Is salt(*NaCl) a spice?

A spice is of vegetable origin used as a seasoning. Salt is a seasoning when its on the dining table.

Now before you all say who gives a shit?..would any of you tell me if salt in general usage is called a spice?

No. It is a seasoning and a preservative, not a spice.

My dictionary also cites: Something that gives zest or relish.

So, while salt is not a spice in the sense that it is derived from vegetable origin, it is a spice nonetheless.

I would call salt THE spice.

Even though little girls are made of sugar and spice…I would think sugar whose source is of vegetable origin, cane or beets, certainly adds zest and/or seasoning. So I think it would be a spice…and little girls are just made from spice??

No, no…that’s melange…

I’m pretty sure Col. Sanders considered it one of his “11 herbs and spices.” Maybe three or four.

Regarding the origin of the product name “Spam”: It’s a combination name of “Spice” and “Ham.” The spice? NaCl.

So Hormel thinks it’s a spice.

I say no.

A spice is a flavoring agent (for lack of a better term) derived from plant roots, seeds, fruits, or anything else that is not leaves. If it is from a leaf, then it’s an herb.

Salt is a rock, therefore not a spice, but a seasoning. Sometimes black pepper gets lumped in as a seasoning as well, since adding pepper is often added with salt in a seperate process from adding the spices, and because it sits with salt as the two seasonings on the table.

In common parlance, at least, it’s a spice - no one can say that English is logical.

While it doesn’t address the OP directly, it just seems like we ought to add a link to the Master’s Words.
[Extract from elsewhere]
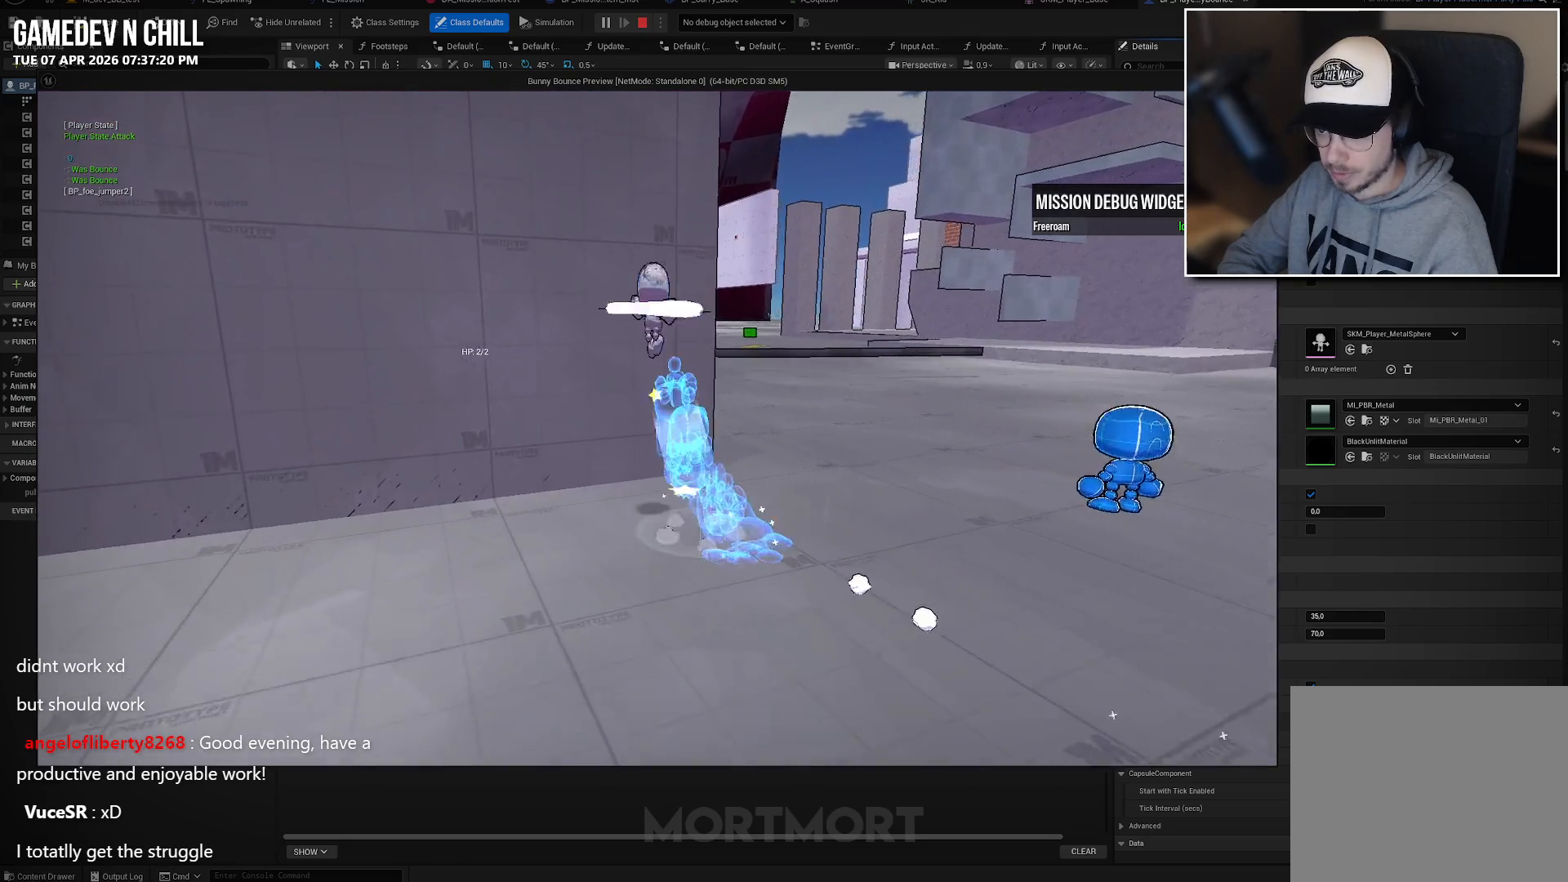
{"buttons": [], "left_stick": "up", "right_stick": "center", "events": [[83, "X", "up"], [233, "right_stick", "left"], [383, "right_stick", "center"]]}
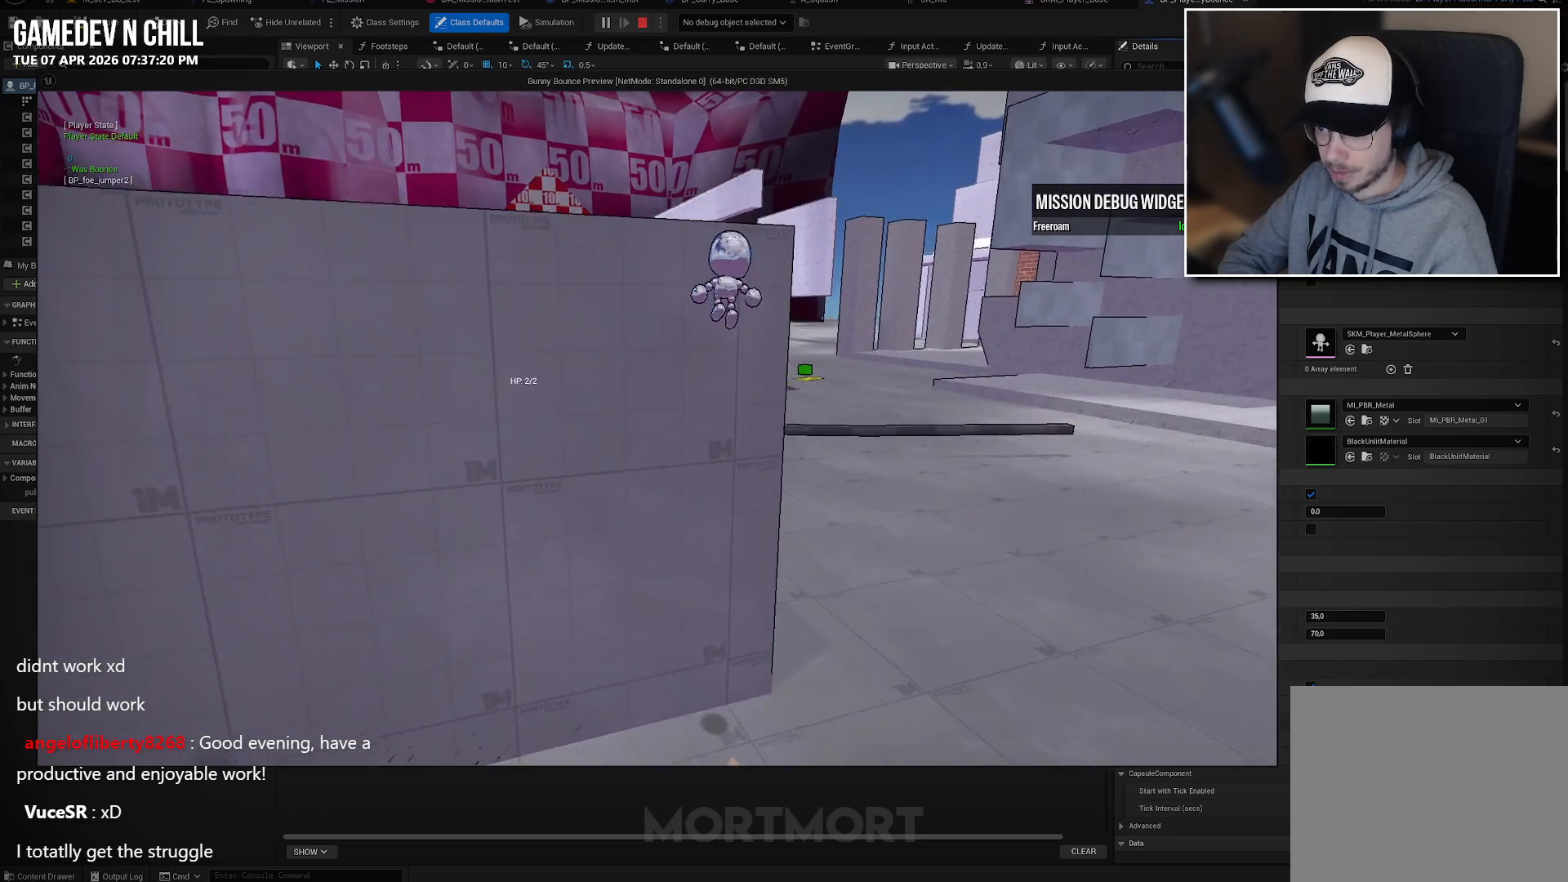
{"buttons": ["B"], "left_stick": "up-left", "right_stick": "center", "events": [[200, "A", "down"], [317, "left_stick", "up-left"], [333, "A", "up"], [483, "B", "down"]]}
Er, by implication, Uncle Cecil agrees that it’s a spice.

You must have missed this parenthetical remark in paragraph 3:

Your link to the Perfect Master is of course valuable evidence. But in view of ftg’s post, I’d expected the column to be the one on Spam. To wit:

It is, of course, obvious that Cecil cannot contradict himself; that is a tenet of Cecilianism. But one hopes that he would deign to clarify the apparent paradox in his two responses regarding the putative spiceness of salt.

The Spice is the Worm and the Worm is the Spice!